Auch wird bei der Betrachtung der gottesdienstlichen Handlungen im Islam wie das Gemeinschaftsgebet am Freitag und zu Festen wie das Fitr und Ghorban-Fest sowie der bedeutenden Hadsch-Zusammenkunft auch bewusst, dass diese über ihren Aspekt der Gottesdienstbarkeit hinaus auch politische und soziale Inhalte und Ziele haben. Ohne eine islamische Regierung und eine gerechte Führung werden jedoch diese gottesdienstlichen Handlungen nicht so durchgeführt wie der Islam es möchte.
Außerdem bilden Rechte, Pflichten und Strafbestimmungen einen Teil des Islamischen Rechts. Regeln für religionskonforme Gerichtsverfahren, die juristische Klärung von Streitfällen und Bestimmungen hinsichtlich von Maßregelungen, Vergeltungsmaßnahmen bzw.
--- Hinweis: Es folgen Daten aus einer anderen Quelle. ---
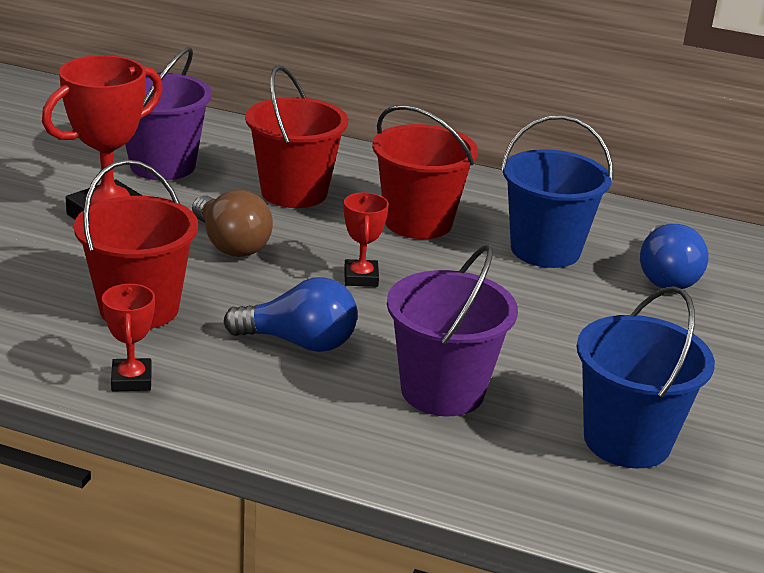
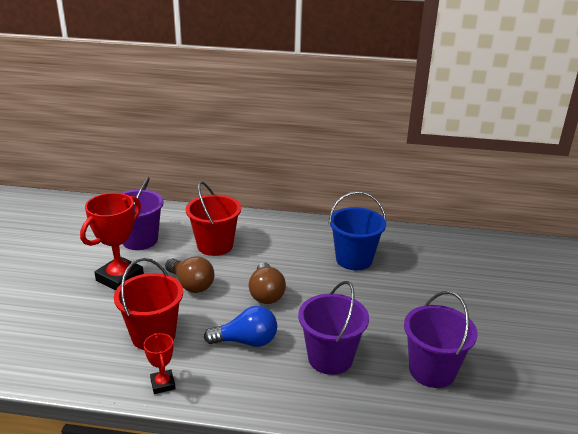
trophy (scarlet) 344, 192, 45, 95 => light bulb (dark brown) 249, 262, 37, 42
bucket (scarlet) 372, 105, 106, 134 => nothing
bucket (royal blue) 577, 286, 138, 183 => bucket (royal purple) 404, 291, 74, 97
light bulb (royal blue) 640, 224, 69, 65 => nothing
Sühnegeld usw. fallen in den Verantwortungsbereich der Regierung und erfordern entsprechende Justizeinrichtungen.
Eine Regierung wird auch dadurch erforderlich, dass der Islam und seine Gebote und Gesetze nicht örtlich und zeitlich begrenzt sind. Vielmehr ist der Islam ja eine universale und beständige Religion für alle Generationen und alle Zeiten. Er gehört nicht nur in die Zeit des Propheten und keiner seiner Bestimmungen fällt flach. Genauso wie zurzeit des Propheten Gottes die Bildung einer Regierung für die Umsetzung der Islamischen Gesetzgebung erforderlich war, ist dies auch in anderen Zeiten, darunter in der Zeit der Verborgenheit des Imams notwendig und können einige Gesetze nicht ohne Regierungsbildung durchgeführt werden.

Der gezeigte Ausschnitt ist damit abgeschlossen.